*** LISTED RECORDS Section Begins ***

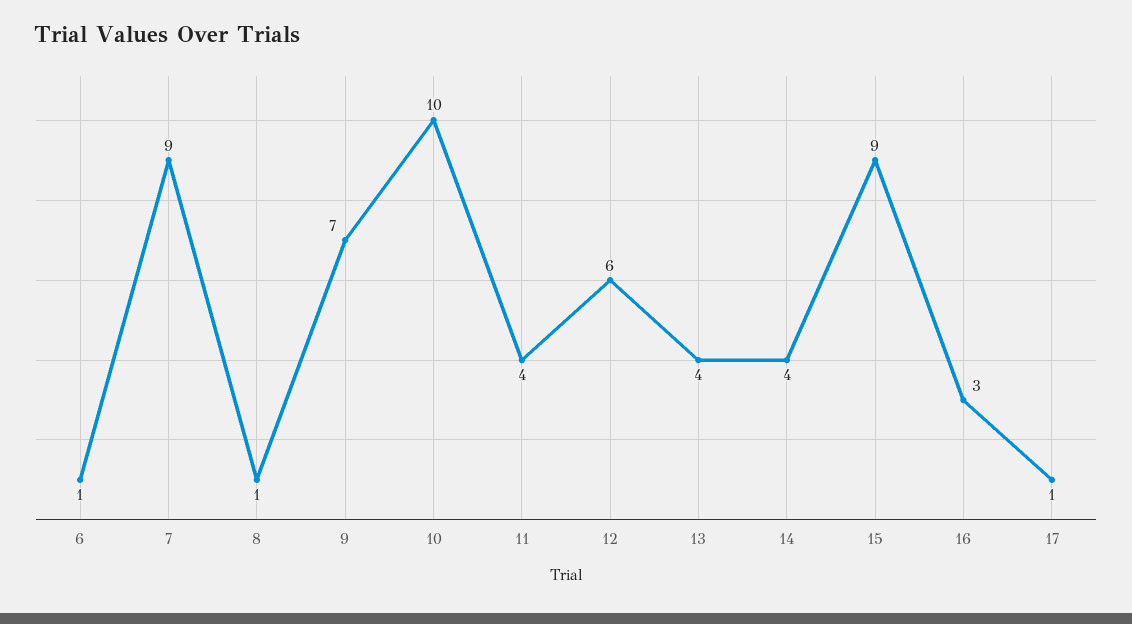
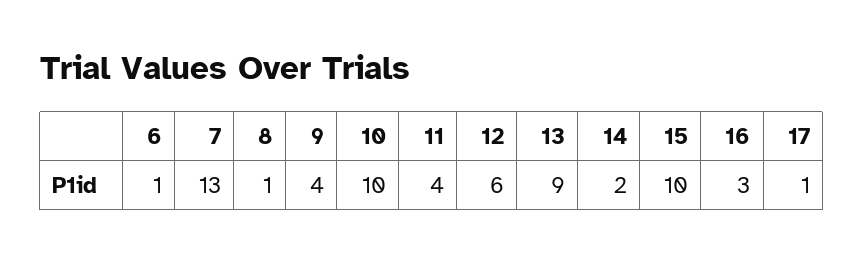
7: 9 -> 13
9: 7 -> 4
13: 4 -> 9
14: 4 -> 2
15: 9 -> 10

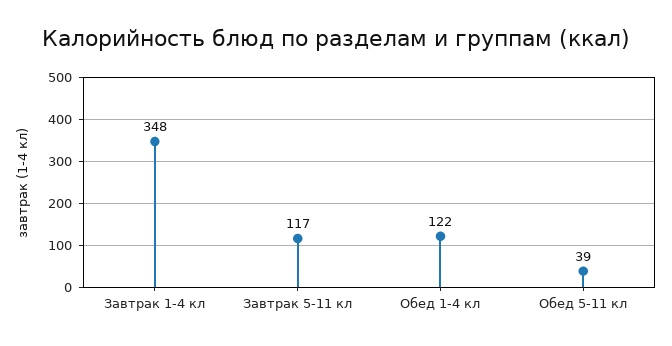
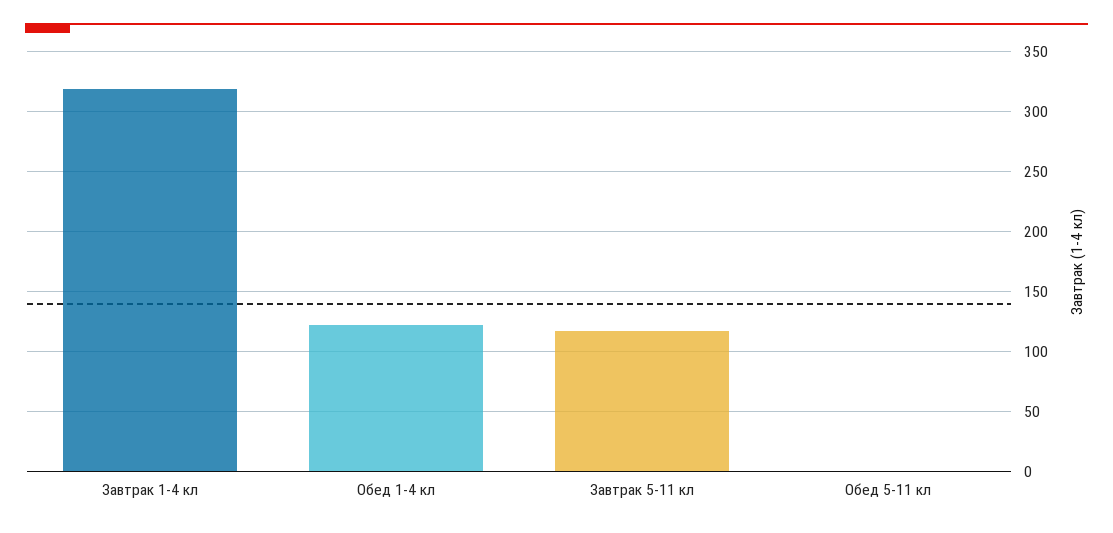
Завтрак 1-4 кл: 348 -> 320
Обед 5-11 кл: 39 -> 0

*** LISTED RECORDS Section Ends ***

» **EXERCISE PROMPT**: Write out each entry exactly; any pictures stay out of the copy.

» **TASK RESPONSE**:
7: 9 -> 13
9: 7 -> 4
13: 4 -> 9
14: 4 -> 2
15: 9 -> 10

Завтрак 1-4 кл: 348 -> 320
Обед 5-11 кл: 39 -> 0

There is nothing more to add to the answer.